How to simplify a multiplication of several summations? The formula is $$-\sin(i)\sum_{n=0}^\infty (\frac{w}{2i})^n\sum_{n=0}^\infty (\frac{w}{i})^n\sum_{n=0}^\infty \frac{(-1)^n}{(2n)!} (w)^{2n-1}.$$
I only want to get the coefficient of the $w^{-1}$ term, and the coefficients of other terms are negligible, so it looks like this
$$-\sin(i)\sum_{n=0}^\infty (\frac{w}{2i})^n\sum_{n=0}^\infty (\frac{w}{i})^n\sum_{n=0}^\infty \frac{(-1)^n}{(2n)!} (w)^{2n-1} = -\sin(i)w^{-1}+ ...$$
I want to have this kind of expression because I'm finding the residue of a function $f$ at the point $i$, so I only need to know the coefficient of the $w^{-1}$ term.

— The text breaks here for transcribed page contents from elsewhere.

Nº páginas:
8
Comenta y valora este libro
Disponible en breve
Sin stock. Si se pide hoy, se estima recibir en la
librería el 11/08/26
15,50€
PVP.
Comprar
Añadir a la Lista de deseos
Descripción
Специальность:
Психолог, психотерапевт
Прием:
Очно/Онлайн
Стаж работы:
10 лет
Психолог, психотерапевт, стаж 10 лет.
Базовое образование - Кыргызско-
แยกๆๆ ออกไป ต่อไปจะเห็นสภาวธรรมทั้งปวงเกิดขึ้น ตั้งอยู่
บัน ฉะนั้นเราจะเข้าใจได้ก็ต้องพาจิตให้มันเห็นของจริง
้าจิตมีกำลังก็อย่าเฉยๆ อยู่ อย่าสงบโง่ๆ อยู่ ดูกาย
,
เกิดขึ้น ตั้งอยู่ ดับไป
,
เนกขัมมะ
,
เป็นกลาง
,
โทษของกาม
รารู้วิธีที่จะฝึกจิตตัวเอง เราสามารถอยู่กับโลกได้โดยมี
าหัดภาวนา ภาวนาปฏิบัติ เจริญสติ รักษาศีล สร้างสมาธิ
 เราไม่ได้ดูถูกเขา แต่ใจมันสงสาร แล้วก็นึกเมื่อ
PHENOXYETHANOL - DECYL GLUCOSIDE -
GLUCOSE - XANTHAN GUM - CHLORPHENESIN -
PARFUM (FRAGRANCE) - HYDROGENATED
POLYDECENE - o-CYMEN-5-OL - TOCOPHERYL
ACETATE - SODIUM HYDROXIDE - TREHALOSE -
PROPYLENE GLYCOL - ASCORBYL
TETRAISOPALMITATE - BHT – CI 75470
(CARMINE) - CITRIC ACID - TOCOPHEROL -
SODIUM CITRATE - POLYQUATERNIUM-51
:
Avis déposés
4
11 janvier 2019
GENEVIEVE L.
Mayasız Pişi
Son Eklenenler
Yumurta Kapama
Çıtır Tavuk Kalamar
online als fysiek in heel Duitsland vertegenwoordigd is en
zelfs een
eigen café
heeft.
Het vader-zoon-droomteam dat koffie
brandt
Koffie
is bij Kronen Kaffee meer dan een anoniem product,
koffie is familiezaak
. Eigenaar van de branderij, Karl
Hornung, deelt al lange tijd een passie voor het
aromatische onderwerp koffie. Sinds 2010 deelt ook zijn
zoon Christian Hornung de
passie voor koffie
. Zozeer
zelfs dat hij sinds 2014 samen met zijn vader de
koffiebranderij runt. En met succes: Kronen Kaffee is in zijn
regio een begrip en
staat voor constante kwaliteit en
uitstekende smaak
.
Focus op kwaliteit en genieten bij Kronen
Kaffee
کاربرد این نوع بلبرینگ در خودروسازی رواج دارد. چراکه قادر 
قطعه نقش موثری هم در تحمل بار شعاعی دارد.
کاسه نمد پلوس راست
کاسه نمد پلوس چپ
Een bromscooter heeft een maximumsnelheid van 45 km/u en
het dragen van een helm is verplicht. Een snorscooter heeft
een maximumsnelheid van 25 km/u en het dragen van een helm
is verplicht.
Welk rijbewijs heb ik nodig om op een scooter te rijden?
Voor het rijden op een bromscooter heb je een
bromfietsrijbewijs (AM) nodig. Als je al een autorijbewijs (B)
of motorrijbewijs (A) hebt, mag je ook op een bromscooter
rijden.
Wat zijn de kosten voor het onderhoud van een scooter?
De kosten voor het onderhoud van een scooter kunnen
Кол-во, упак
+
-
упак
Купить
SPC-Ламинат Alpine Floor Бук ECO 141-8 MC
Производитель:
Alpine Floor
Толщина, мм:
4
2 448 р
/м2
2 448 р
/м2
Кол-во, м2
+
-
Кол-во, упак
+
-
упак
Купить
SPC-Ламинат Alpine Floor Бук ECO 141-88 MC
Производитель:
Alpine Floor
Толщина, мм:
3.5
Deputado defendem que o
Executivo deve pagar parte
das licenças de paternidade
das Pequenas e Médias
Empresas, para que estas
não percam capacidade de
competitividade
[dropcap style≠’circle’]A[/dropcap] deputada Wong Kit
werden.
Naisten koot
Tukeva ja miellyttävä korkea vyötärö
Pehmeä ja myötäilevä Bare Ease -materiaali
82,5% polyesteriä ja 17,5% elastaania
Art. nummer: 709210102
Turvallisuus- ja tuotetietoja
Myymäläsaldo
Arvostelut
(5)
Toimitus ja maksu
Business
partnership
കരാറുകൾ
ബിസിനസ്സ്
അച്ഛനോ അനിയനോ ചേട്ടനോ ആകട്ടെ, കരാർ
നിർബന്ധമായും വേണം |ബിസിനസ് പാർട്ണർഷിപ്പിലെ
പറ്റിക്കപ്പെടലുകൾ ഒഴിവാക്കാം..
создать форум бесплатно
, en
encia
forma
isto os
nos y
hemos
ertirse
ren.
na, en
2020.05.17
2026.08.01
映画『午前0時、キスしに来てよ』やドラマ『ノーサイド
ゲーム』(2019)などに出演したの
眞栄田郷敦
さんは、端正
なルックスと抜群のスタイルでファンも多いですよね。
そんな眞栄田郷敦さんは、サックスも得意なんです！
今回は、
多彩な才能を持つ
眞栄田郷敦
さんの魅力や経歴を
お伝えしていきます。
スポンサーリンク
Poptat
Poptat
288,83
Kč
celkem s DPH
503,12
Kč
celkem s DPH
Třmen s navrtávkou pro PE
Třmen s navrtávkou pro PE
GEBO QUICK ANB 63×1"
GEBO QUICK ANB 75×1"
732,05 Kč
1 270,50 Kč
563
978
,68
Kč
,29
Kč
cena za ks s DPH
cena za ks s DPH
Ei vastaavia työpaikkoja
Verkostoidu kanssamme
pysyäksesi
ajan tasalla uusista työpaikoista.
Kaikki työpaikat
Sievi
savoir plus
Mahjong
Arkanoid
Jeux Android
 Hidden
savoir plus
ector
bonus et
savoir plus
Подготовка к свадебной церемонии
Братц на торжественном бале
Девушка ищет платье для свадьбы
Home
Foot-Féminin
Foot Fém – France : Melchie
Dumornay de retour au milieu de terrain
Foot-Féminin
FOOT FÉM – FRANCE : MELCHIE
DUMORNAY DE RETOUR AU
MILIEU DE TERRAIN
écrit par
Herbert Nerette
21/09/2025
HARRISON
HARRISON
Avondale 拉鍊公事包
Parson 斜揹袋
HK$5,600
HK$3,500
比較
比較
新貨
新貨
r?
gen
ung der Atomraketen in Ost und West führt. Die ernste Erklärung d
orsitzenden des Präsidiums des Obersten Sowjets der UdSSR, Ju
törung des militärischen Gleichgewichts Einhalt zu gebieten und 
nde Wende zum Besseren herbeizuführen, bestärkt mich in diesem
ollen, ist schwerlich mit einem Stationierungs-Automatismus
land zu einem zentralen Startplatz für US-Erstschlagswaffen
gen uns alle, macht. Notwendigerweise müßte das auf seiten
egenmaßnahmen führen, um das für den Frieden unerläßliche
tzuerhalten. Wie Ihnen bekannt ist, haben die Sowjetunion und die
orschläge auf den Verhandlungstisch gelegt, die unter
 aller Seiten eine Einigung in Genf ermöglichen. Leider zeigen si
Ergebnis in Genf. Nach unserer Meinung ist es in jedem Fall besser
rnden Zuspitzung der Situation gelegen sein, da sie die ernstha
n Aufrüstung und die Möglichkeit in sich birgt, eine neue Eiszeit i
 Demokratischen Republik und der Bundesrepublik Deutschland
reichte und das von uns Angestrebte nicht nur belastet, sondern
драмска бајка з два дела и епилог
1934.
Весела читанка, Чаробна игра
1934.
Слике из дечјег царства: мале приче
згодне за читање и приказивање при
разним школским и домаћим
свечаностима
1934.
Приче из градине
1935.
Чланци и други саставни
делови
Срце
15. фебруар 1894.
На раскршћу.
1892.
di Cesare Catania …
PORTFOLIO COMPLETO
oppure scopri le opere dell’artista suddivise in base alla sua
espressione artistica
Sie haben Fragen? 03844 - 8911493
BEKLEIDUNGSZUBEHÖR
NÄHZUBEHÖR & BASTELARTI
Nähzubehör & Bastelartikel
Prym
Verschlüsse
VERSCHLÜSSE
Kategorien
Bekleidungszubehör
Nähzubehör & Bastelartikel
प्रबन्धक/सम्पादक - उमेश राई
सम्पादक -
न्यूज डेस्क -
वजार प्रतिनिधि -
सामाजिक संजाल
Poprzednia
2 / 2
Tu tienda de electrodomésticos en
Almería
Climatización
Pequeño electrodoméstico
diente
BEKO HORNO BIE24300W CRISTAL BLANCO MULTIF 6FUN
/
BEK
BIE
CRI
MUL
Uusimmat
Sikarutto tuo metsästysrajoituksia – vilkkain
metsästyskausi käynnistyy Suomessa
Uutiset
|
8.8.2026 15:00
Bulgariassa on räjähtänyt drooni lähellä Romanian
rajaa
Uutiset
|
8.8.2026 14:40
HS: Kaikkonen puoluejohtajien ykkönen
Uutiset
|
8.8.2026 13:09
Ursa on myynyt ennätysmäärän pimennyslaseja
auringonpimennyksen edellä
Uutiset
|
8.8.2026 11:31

I tried to use the small $o$ notation, but I don't know if I use it correctly.
$$-\sin(i)\sum_{n=0}^\infty (\frac{w}{2i})^n\sum_{n=0}^\infty (\frac{w}{i})^n\sum_{n=0}^\infty \frac{(-1)^n}{(2n)!} (w)^{2n-1} = -\sin(i)(1+o(1))(1+o(1))(w^-1+o(1)),$$
where $\Phi(w) = o(\Psi(w))$ means $lim_{w\to 0} \Phi(w)/\Psi(w) = 0$.
 A: The product can be written in closed form, because the first two sums are geometric series
$$\sum_{n=0}^\infty \left(\frac{w}{2i}\right)^n = \frac{1}{1-(w/2i)}=\frac{2}{2+iw}$$
$$\sum_{n=0}^\infty \left(\frac{w}{i}\right)^n=\frac{1}{1+iw}$$
an the third sum is related to $\cos x:$
$$\sum_{n=0}^\infty \frac{(-1)^n}{(2n)!} w^{2n-1}=
\frac{1}{w}\sum_{n=0}^\infty \frac{(-1)^n}{(2n)!} w^{2n}=\frac{\cos w}{w}$$
Therefore the result is
$$-\frac{\sin i\cos w}{2 (2+iw)(1+w)w} = \left(-\frac{1}{w} + \frac{3i}{2} + \frac{9w}{4}+O(w^2)\right)\sin i$$
A: By the definition of Laurent series multiplication, the only terms that will contribute to $w^{-1}$ in the product are the lowest-indexed terms (said another way, the first coefficient in the product series is the product of the first coefficients.)
Those are $\left(\frac{w}{2i}\right)^0$, $\left(\frac{w}{i}\right)^0$, and $\frac{(-1)^0}{0!}$.  Their product is $1$, and with the additional term of $-\sin(i)$ on the outside, the coefficient for $w^{-1}$ must be $-\sin(i)$.